(Texto de origem)

····················

F.T.: Eu tenho na minha ideia que a censura ou o ‘exame prévio’ tenha sequer entrado nesta avaliação, eu acho que essa revisão foi deixada a alguém do topo da hierarquia da própria RTP. Imagino eu, que o tal revisor da estação televisiva até se tenha rido quando leu o poema, deve ter achado ali uma sátira às touradas. Estou convencido que foi isso que se passou, do que propriamente uma reunião de avaliação com todos à mesa para decidirem se davam uma ‘martelada nisto’, (risos) houve um excesso de confiança. Tanto que assim foi que, depois de a canção ter vencido, houve uma corrente dentro da RTP que tentou evitar que a música fosse representar Portugal no Eurofestival.
F: A ‘Tourada’ interpretada pelo Fernando concorre ao Festival RTP da Canção, em 1973, e vence. Estava à espera deste desfecho ou foi uma completa surpresa?
Completamente, não estava nada à espera deste desfecho, até porque neste festival cantei duas músicas, logo aqui divide os votos no artista, embora se dissesse que o que conta são as canções e não o artista mas não é bem assim. O público elege o melhor artista, a melhor voz e, aqueles que entenderam votar em mim tinham duas canções para dividir os votos.
A Tourada venceu com 115 votos, o Paco Bandeira ficou em segundo com 111 e, a minha outra canção, ‘Carta de Longe’, também um poema de Ary dos Santos, teve 23 votos, o que mostra a força da mensagem, relembrar que nesta altura a votação era feita por um júri sediado em todas as capitais de distrito que recolhia os votos dos residentes, através do telefone e apresentava o resultado.

····················

(Informação fornecida)

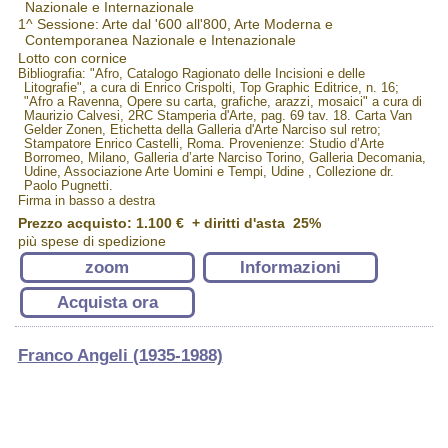
Nazionale e Internazionale
1^ Sessione: Arte dal '600 all'800, Arte Moderna e
Contemporanea Nazionale e Intenazionale
Lotto con cornice
Bibliografia: "Afro, Catalogo Ragionato delle Incisioni e delle
Litografie", a cura di Enrico Crispolti, Top Graphic Editrice, n. 16;
"Afro a Ravenna, Opere su carta, grafiche, arazzi, mosaici" a cura di
Maurizio Calvesi, 2RC Stamperia d'Arte, pag. 69 tav. 18. Carta Van
Gelder Zonen, Etichetta della Galleria d'Arte Narciso sul retro;
Stampatore Enrico Castelli, Roma. Provenienze: Studio d’Arte
Borromeo, Milano, Galleria d’arte Narciso Torino, Galleria Decomania,
Udine, Associazione Arte Uomini e Tempi, Udine , Collezione dr.
Paolo Pugnetti.
Firma in basso a destra
Prezzo acquisto:
1.100 €
+ diritti d'asta 25%
più spese di spedizione
zoom
Informazioni
Acquista ora
Franco Angeli (1935-1988)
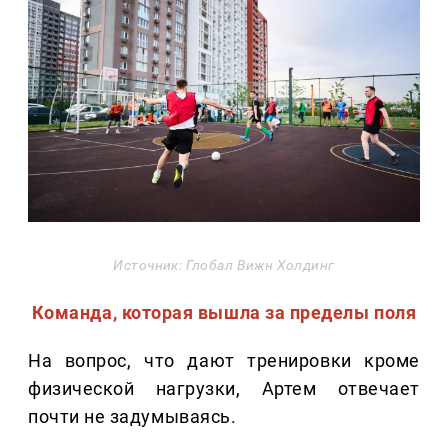
Источник: Глобал Вижн Холдинг
Команда, которая вышла за пределы поля
На вопрос, что дают тренировки кроме
физической нагрузки, Артем отвечает
почти не задумываясь.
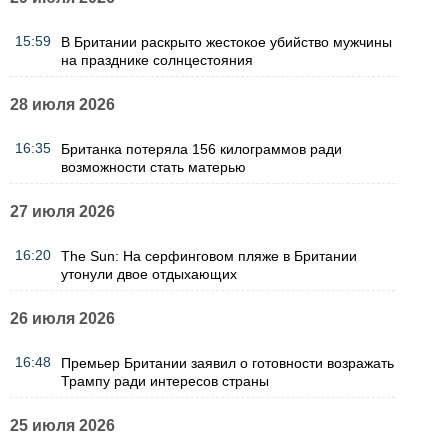
15:59
В Британии раскрыто жестокое убийство мужчины
на празднике солнцестояния
28 июля 2026
16:35
Британка потеряла 156 килограммов ради
возможности стать матерью
27 июля 2026
16:20
The Sun: На серфинговом пляже в Британии
утонули двое отдыхающих
26 июля 2026
16:48
Премьер Британии заявил о готовности возражать
Трампу ради интересов страны
25 июля 2026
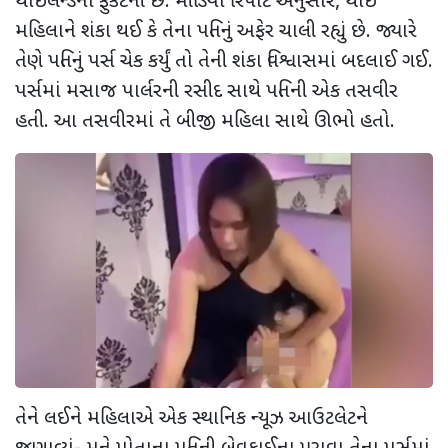
થાઈલેન્ડના ફુકેટની છે. મીડિયા રિપોર્ટ અનુસાર, થાઈ
મહિલાને શંકા થઈ કે તેના પતિનું અફેર ચાલી રહ્યું છે. જ્યારે
તેણે પતિનું પર્સ ચેક કર્યું તો તેની શંકા વિશ્વાસમાં બદલાઈ ગઈ.
પર્સમાં મસાજ પાર્લરની રસીદ સાથે પતિની એક તસવીર
હતી. આ તસવીરમાં તે બીજી મહિલા સાથે ઊભો હતો.
તેને લઈને મહિલાએ એક સ્થાનિક ન્યૂઝ આઉટલેટને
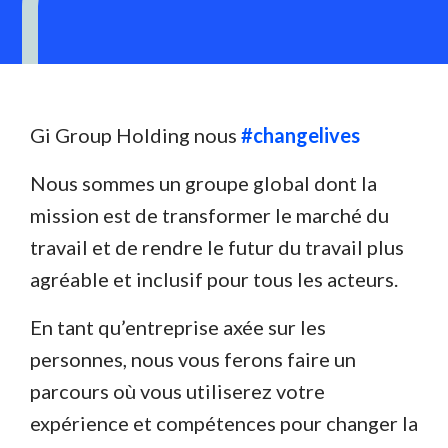
Gi Group Holding nous
#changelives
Nous sommes un groupe global dont la
mission est de transformer le marché du
travail et de rendre le futur du travail plus
agréable et inclusif pour tous les acteurs.
En tant qu’entreprise axée sur les
personnes, nous vous ferons faire un
parcours où vous utiliserez votre
expérience et compétences pour changer la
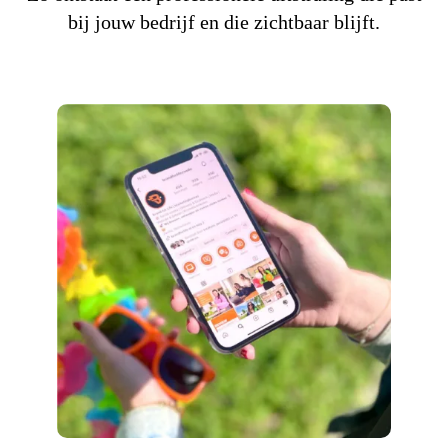
bij jouw bedrijf en die zichtbaar blijft.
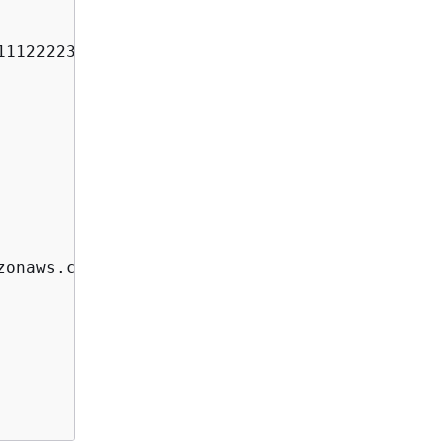
11122223333:certificate/12345678-1234-1234-123
onaws.com"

····················

(Lista de tarefas)
**a)** Transcreva da entrevista sobre a Tourada o trecho que começa nas palavras "A Tourada venceu" e acaba depois de "apresentava o resultado.".
**b)** Resuma em forma de lista o parágrafo da entrevista sobre a Tourada que começa por "A Tourada venceu com 115 votos", mantendo os factos principais.
**c)** Prossiga a entrevista sobre a Tourada a partir do ponto em que o texto termina.

(Resultados por tarefa)
**a)**
A Tourada venceu com 115 votos, o Paco Bandeira ficou em segundo com 111 e, a minha outra canção, ‘Carta de Longe’, também um poema de Ary dos Santos, teve 23 votos, o que mostra a força da mensagem, relembrar que nesta altura a votação era feita por um júri sediado em todas as capitais de distrito que recolhia os votos dos residentes, através do telefone e apresentava o resultado.

**b)**
- A Tourada venceu com 115 votos.
- Paco Bandeira ficou em segundo lugar, com 111 votos.
- A outra canção de Fernando, "Carta de Longe", também com poema de Ary dos Santos, teve 23 votos. Segundo ele, isto mostra a força da mensagem.
- Nessa altura votava um júri sediado em todas as capitais de distrito. Esse júri recolhia por telefone os votos dos residentes e apresentava o resultado.

**c)**
F: Que ideia terá passado pela cabeça do Ary dos Santos arriscar a fazer um poema deste teor e apresenta-lo a um festival?
F. T.: Nós trabalhámos sempre assim, eu fazia a música e ele colocava a letra, quando eu lhe cantei a melodia ele perguntou-me o que me fazia lembrar e eu disse-lhe, ‘uma tourada e que tivesse um poema satírico’, mas não estava a pensar objectivamente num resultado final, e ele disse-me ‘que não percebia nada de touradas’.
Como eu sei o vocabulário, o léxico do espectáculo, dei-lhe os tópicos de vários elementos, sol, sombra, camarote, barreiras, etc., e assim foi. O Ary olhou para os tópicos e começou a escrever ‘Não importa sol ou sombra / camarotes ou barreiras / toureamos ombro a ombro as feras’, começou a acender-se a luz da sátira, a partir daqui a letra foi sempre evoluindo noutro sentido, não havia já como faze-la de outra forma, indo terminar no ‘E diz o inteligente que acabaram as canções’.
F: Pelo meio ‘Estamos na Praça da Primavera’ há algum paralelismo com a Primavera Marcelista?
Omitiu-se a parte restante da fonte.